**INPUT DATA**:
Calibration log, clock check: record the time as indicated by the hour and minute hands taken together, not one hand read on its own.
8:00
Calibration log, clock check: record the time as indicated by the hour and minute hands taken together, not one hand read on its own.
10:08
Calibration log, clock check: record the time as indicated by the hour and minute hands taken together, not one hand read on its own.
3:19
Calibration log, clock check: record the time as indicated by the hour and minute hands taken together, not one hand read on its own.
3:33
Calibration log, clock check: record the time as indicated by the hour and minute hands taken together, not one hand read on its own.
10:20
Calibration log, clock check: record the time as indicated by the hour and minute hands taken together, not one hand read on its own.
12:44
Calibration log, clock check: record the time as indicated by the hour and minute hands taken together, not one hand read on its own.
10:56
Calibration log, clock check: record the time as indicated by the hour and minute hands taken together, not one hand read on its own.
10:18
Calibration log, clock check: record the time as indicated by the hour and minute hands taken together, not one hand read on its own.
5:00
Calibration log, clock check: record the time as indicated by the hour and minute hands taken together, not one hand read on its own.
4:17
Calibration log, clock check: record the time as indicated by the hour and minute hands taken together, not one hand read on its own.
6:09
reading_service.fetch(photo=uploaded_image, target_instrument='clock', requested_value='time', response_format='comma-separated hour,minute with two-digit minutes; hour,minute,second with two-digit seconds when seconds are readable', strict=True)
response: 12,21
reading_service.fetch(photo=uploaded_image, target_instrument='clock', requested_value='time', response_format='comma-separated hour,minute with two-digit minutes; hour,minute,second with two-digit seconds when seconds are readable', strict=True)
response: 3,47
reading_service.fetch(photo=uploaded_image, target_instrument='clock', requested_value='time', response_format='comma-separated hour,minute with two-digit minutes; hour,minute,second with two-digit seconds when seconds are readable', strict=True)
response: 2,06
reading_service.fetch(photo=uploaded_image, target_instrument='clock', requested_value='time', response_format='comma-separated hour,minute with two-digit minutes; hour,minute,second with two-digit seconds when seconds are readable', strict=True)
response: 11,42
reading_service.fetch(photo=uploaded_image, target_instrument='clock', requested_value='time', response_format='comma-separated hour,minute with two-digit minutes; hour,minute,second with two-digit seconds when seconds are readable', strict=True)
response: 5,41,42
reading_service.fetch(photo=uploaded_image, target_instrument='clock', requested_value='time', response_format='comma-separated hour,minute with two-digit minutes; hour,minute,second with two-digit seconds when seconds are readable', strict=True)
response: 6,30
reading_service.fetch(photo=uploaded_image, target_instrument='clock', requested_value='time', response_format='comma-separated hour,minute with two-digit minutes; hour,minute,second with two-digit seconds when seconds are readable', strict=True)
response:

**WRITTEN PROBLEM**:
Convert the entries from the top through the line with "response: 12,21" into a two-column CSV headed entry and answer. Give one row per entry, with each value in a single quoted field and any line breaks replaced by spaces.

**RESPONSE TO THIS EXERCISE**:
entry,answer
"Calibration log, clock check: record the time as indicated by the hour and minute hands taken together, not one hand read on its own.","8:00"
"Calibration log, clock check: record the time as indicated by the hour and minute hands taken together, not one hand read on its own.","10:08"
"Calibration log, clock check: record the time as indicated by the hour and minute hands taken together, not one hand read on its own.","3:19"
"Calibration log, clock check: record the time as indicated by the hour and minute hands taken together, not one hand read on its own.","3:33"
"Calibration log, clock check: record the time as indicated by the hour and minute hands taken together, not one hand read on its own.","10:20"
"Calibration log, clock check: record the time as indicated by the hour and minute hands taken together, not one hand read on its own.","12:44"
"Calibration log, clock check: record the time as indicated by the hour and minute hands taken together, not one hand read on its own.","10:56"
"Calibration log, clock check: record the time as indicated by the hour and minute hands taken together, not one hand read on its own.","10:18"
"Calibration log, clock check: record the time as indicated by the hour and minute hands taken together, not one hand read on its own.","5:00"
"Calibration log, clock check: record the time as indicated by the hour and minute hands taken together, not one hand read on its own.","4:17"
"Calibration log, clock check: record the time as indicated by the hour and minute hands taken together, not one hand read on its own.","6:09"
"reading_service.fetch(photo=uploaded_image, target_instrument='clock', requested_value='time', response_format='comma-separated hour,minute with two-digit minutes; hour,minute,second with two-digit seconds when seconds are readable', strict=True) response:","12,21"